Piromani o pompieri/ Il bipopulismo italiano (2019-2022) e tre temi

(f. cundari) Tutti i retroscena ieri erano concordi nel raccontare l’estremo tentativo compiuto da Enrico Letta, Dario Franceschini e Roberto Speranza, nella pausa tra dibattito e replica, per convincere Giuseppe Conte a votare la fiducia al governo Draghi. Non certo per salvare l’esecutivo, ormai spacciato, ma per salvare l’alleanza con il Movimento 5 stelle.

È una fortuna che non ce l’abbiano fatta, ma è sconcertante che ci abbiano provato. Un simile tentativo si può capire, al limite, da parte di Speranza e del suo partito, sin dall’inizio assai più vicino a Conte che a Draghi. È incredibile e imperdonabile da parte di chi, come Letta, sia prima che dopo ostentava una posizione diametralmente opposta, a sostegno di Mario Draghi, salvo tentare così di rimescolare le carte, vanificando tutto il solenne discorso del presidente del Consiglio e il suo tentativo di chiarire una buona volta posizioni e responsabilità.

Un simile tentativo sconcerta per l’effetto che avrebbe avuto nell’immediato, intorbidando le acque e alimentando un gioco delle parti semplicemente grottesco, ma sconcerta ancor più per il suo obiettivo ultimo.

Come si può pensare di denunciare l’irresponsabilità di Lega e Forza Italia nel far cadere il governo Draghi e al tempo stesso presentarsi alle elezioni con chi quella crisi l’ha aperta? Sarebbe come se tre anni fa il Pd avesse denunciato la minaccia autoritaria rappresentata da Matteo Salvini nello stesso momento in cui incoronava come proprio leader e punto di riferimento l’uomo che fino al giorno prima aveva controfirmato tutti i suoi provvedimenti.

Come dite? Esatto. È quello che è successo. È quello che succede ininterrottamente da tre anni. È quello che su Linkiesta abbiamo definito sin da allora, per la precisione dal 19 ottobre 2019, bipopulismo: la deriva di un sistema in cui la logica del bipolarismo di coalizione, ben lungi dal costituzionalizzare le estreme, ha sempre più radicalizzato le forze centrali, fino a consegnare l’intero arco parlamentare all’egemonia del populismo.

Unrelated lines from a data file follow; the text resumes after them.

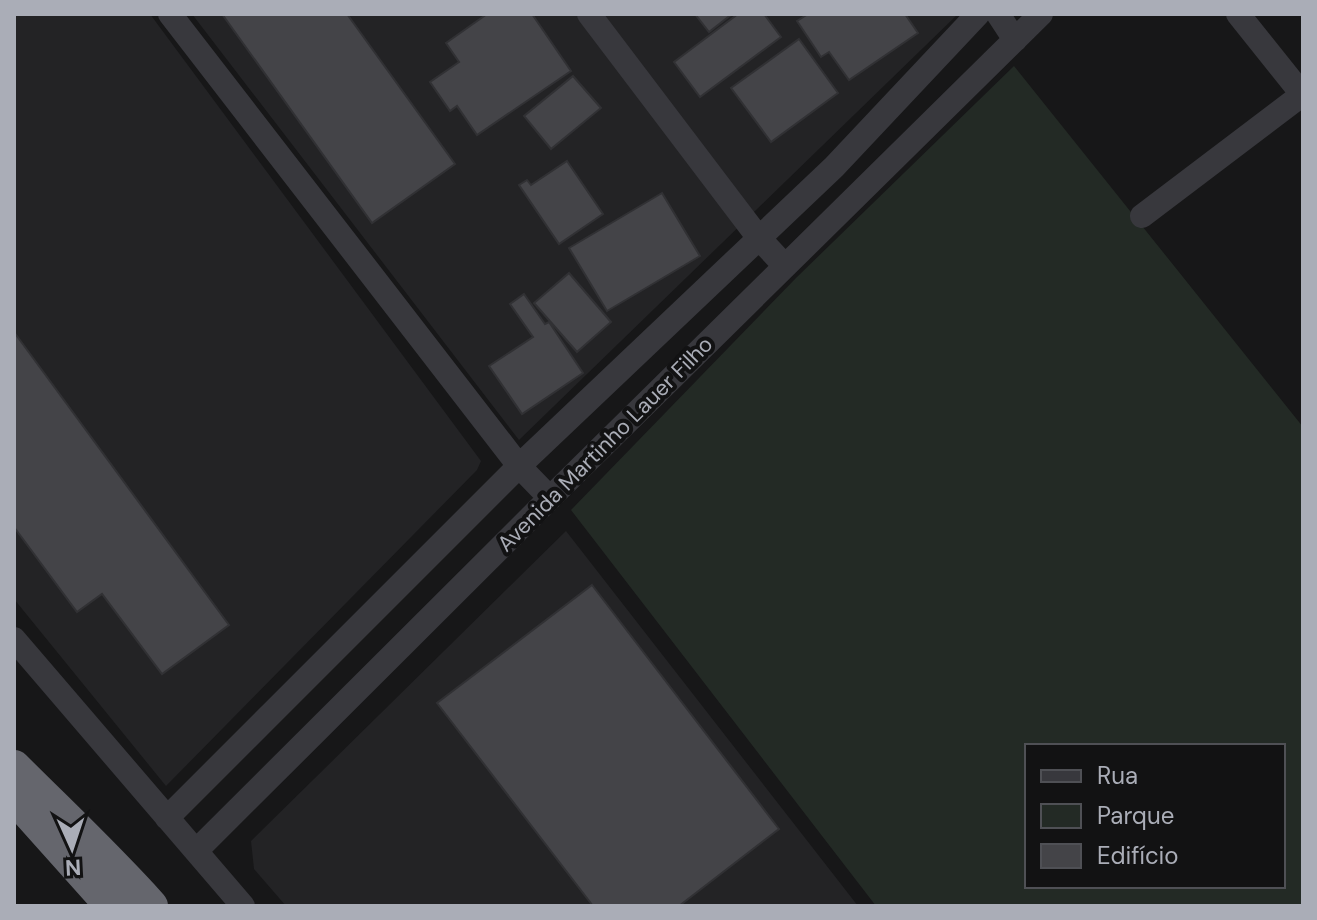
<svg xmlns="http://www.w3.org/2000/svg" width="1317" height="920" font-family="'DM Sans',sans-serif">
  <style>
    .built { fill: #232325 }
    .green { fill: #232a25; fill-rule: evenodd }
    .building { fill: #444448; stroke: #313134; stroke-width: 2 }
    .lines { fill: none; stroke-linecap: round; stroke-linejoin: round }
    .minor { stroke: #38383d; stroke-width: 24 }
    .highway { stroke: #65666d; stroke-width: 34 }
    .labels { text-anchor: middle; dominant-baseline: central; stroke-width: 8; stroke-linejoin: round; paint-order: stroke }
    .street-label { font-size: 22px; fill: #aaadb7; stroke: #121213 }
  </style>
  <rect width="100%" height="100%" fill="#171718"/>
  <path class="built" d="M14,14H150L481,461L477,470L166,786L14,599Z
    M192,14H958L519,440Z
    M566,531L858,906H286L254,869L251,841Z"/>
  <path class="green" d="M1014,66L1303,427V906H876L571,510L796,278ZM1027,746H1283V886H1027Z"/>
  <path class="building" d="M222,14H347L455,164L372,223Z
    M487,14H532L571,71L477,135L457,106L450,111L430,82L459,62L446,43Z
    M695,14H732L709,32Z
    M738,14H764L781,37L700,97L674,62Z
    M808,14H905L918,33L849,80L829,52L821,57L797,21Z
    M799,39L838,93L771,142L731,88Z
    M573,76L601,108L551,149L524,116Z
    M567,161L603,214L559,244L519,185L527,180L531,185Z
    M662,193L700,256L607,311L569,248Z
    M569,273L611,322L577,352L534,303Z
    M524,294L545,324L549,322L583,373L522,414L489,366L533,337L510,304Z
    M14,332L229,625L162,674L102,594L77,612L14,527Z
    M592,585L779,829L679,906H593L437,703Z"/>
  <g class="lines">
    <path class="minor" d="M170,14L519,466L550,498
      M589,14L758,237L785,266
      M998,14L1015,40
      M1238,14L1302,94
      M1142,216L1303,94
      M14,639L243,906
      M167,818L519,466L834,167L978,14
      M196,851L550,498L1041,14"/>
    <path class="highway" d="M14,767C60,813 108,858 151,906
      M19,802L112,906"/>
  </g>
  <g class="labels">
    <g class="street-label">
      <text transform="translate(605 444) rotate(-45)">Avenida Martinho Lauer Filho</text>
    </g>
  </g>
  <rect width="1317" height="920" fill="none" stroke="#aaadb7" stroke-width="32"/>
  <rect x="1025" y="744" width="260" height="144" fill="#121213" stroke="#4f5055" stroke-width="2"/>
  <rect x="1041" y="770" width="40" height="12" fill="#38383d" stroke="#4f5055" stroke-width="2"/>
  <text x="1097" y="784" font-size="24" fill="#aaadb7">Rua</text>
  <rect x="1041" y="804" width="40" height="24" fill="#232a25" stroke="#4f5055" stroke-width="2"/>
  <text x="1097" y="824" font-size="24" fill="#aaadb7">Parque</text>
  <rect x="1041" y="844" width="40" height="24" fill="#444448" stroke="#4f5055" stroke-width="2"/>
  <text x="1097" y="864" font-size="24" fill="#aaadb7">Edifício</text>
  <g transform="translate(72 848) rotate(177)" stroke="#121213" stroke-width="6" paint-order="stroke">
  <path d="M0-6L14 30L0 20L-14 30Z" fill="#aaadb7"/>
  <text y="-12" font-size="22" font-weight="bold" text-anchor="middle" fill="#aaadb7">N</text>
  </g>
</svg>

Le forze che intendono fare del discorso di Draghi la propria bandiera devono spiegare, a se stessi prima che ad altri, chi e che cosa ha impedito di realizzarlo, ed essere conseguenti. O si sta con i piromani o si sta con i pompieri. Presentarsi come il partito di Draghi e contemporaneamente sostenere che ci voglia una «alleanza tattica» con i grillini, come ha fatto ieri sulla Stampa Luigi Zanda (esponente autorevole del Pd, vicinissimo a Franceschini), è ai limiti dell’abuso della credulità popolare.

Letta dice che con la caduta del governo c’è stato «un cambio totale di paradigma». Ma la verità, purtroppo, è che non c’è stata nessuna rivoluzione scientifica né filosofica, tantomeno a sinistra, dove di paradigmatico c’è solo l’incredibile capacità di dire con uguale enfasi tutto e il contrario di tutto, ma mai e poi mai le parole: ho sbagliato.

L’AGENDA DRAGHI (fs)

Si tira in ballo l’agenda Draghi, ora che è caduto, per indicare il compendio delle finalità politiche da assumere per un paese che intenda stare con l’Europa, la Nato, gli Usa. L’agenda ha a che fare con alcune scelte liberali e sono quelle che “mercoledì hanno diviso e deciso, facendo cadere l’alibi nominalistico e facendo esplodere come un kamikaze l’ultimo vaffa della vergogna italiana” (b.facchetti).

A partire da taxi e balneari (aggiungendo il catasto)  si può tracciare la mappa del bipopulismo italiano. Una linea di demarcazione, un confine, che vede contrapposti i liberali ai populisti. Per riassumere: applicazione della direttiva Bolkenstein, dal nome del commissario Ue, liberale, anzi presidente all’epoca dei liberali europei. Bestia nera del corporativismo italiano dal 2006, quando la direttiva fu emanata e cominciò in Italia il balletto dei rinvii nell’applicazione.

Il Conte I l’aveva rinviata al 2033, ben 27 anni dopo la sua pubblicazione nella G.U. dell’Unione Europea. Un capolavoro di furbizia levantina, da azzeccagarbugli della palla in tribuna.

Pronunciando quelle due paroline, taxi e balneari, Mario Draghi ha comunque “provocato” i liberali: da quelli disattenti del Pd a quelli sedicenti del centrodestra, a quelli un po’ analfabeti dei 5S, a cui erano molto piaciuti i fumogeni e i blocchi stradali dei tassisti di via del Corso solo pochi giorni prima.